# Need to find a good home for my Gerbil Nigel (Essex)



## MattCB (Dec 18, 2015)

Hi there,

About a year ago I took Nigel in from a rescue (along with a couple of hamsters who I also need to rehome), I never thought I'd ever be in a position where I would have to give up my little animals, but sadly due to a bad change in personal circumstances I'm having to move in early January and will no longer be able to provide a home for them.

Nigel is a male gerbil, I believe he's about 2 years old, he's lively and friendly. A really cool little dude who loves to constantly burrow and dig around, he's really great to watch. He's likes to move around a lot and has a lot of energy, whenever your about he's quite curious and will always come up to see what your doing. Put some food on your hand and he'll happily jump onto it and sit there while he shuffles through the food. He's a great little character and deserves somewhere where he'll be loved and looked after.
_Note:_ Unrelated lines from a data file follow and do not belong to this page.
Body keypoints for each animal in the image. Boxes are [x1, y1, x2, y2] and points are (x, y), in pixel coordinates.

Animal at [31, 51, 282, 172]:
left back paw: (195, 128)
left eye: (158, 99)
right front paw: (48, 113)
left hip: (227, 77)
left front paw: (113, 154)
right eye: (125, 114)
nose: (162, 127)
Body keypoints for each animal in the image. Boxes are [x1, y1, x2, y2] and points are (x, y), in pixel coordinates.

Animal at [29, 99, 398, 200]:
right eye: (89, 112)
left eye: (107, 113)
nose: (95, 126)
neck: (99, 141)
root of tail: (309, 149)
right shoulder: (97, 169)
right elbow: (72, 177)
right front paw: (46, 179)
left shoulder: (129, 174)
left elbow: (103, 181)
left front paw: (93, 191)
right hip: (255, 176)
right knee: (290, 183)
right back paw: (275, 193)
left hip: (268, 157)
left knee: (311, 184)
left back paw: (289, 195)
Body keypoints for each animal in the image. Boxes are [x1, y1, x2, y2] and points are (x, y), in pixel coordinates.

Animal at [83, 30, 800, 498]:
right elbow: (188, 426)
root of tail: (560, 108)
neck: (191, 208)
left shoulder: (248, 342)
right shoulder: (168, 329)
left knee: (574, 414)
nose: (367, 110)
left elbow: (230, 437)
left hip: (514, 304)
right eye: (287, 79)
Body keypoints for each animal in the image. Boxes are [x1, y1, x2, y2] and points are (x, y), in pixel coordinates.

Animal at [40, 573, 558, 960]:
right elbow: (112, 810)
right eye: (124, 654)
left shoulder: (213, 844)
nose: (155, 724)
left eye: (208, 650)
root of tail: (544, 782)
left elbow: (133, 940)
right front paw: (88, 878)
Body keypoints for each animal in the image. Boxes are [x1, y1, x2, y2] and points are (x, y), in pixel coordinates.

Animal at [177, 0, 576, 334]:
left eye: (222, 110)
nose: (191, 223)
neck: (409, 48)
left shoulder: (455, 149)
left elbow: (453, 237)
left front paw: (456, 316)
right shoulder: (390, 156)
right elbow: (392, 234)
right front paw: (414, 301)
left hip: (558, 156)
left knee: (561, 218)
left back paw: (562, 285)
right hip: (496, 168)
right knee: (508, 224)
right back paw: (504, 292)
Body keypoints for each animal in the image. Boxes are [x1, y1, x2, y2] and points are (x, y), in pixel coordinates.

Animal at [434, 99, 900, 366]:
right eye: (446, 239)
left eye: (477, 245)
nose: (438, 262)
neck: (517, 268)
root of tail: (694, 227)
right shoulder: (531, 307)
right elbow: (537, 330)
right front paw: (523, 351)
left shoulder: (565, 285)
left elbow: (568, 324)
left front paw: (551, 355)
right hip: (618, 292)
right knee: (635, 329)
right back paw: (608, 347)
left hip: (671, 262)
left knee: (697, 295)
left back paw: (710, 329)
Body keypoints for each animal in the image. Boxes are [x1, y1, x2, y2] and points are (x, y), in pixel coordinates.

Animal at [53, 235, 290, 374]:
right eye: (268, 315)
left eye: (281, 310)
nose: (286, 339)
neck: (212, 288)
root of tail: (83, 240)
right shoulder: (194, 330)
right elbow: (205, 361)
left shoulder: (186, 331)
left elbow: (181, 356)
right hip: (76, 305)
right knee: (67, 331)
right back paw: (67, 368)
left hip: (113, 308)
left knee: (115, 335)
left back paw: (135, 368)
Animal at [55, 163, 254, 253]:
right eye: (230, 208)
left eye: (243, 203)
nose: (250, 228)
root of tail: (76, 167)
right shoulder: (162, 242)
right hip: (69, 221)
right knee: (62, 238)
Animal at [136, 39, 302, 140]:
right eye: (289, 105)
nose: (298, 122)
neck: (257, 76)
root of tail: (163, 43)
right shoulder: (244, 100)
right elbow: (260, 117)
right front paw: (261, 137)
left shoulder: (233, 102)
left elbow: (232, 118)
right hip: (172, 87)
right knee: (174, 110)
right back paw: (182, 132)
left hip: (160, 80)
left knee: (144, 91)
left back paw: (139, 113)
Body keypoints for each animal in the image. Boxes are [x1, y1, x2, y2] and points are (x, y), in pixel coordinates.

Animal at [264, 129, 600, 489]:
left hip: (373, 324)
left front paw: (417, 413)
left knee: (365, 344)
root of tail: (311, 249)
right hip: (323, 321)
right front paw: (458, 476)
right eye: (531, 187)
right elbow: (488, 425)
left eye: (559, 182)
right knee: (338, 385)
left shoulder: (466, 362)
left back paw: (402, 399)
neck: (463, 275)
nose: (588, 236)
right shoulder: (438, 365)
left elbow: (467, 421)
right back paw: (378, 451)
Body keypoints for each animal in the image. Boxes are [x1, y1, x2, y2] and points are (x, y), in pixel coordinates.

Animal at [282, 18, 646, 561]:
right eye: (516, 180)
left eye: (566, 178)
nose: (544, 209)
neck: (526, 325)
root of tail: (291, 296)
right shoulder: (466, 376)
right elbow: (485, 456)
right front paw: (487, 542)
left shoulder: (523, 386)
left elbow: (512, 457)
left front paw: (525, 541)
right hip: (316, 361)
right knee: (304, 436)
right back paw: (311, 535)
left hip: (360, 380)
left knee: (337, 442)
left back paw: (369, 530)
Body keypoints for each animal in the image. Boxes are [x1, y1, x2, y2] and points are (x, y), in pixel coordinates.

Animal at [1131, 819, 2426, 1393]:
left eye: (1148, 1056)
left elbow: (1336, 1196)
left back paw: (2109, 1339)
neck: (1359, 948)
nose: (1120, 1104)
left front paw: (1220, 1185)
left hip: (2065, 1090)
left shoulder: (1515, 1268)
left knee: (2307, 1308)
He currently lives in a large glass gerbilarium which I will happily provide with him so he can keep his house and make any move less stressful on him. It's about 70cm x 40cm x 45cm, normally I fill it with about 6-8 inches of gerbil safe wood shavings so he has lots of room to dig (his favorite thing to do!). As well as having the usual chew toys, log tunnel, house etc.

Please help me find a good home for this little guy, he's been a great friend to me and I'm really sad that come January I will no longer be able to look after him.


----------



## MattCB (Dec 18, 2015)

Nigel has now been rehomed


----------



## ForestWomble (May 2, 2013)

Sorry to hear you have had to rehome him, he sounds like a lovely little chap. I'm sure whoever has him now will take good care of him.


----------



## MattCB (Dec 18, 2015)

Thanks. It was tough to say goodbye to him as he's been such a cool little fellow. Thankfully I had a chat with the person who was rehoming him and she seemed like a good person who is going to look after him well


----------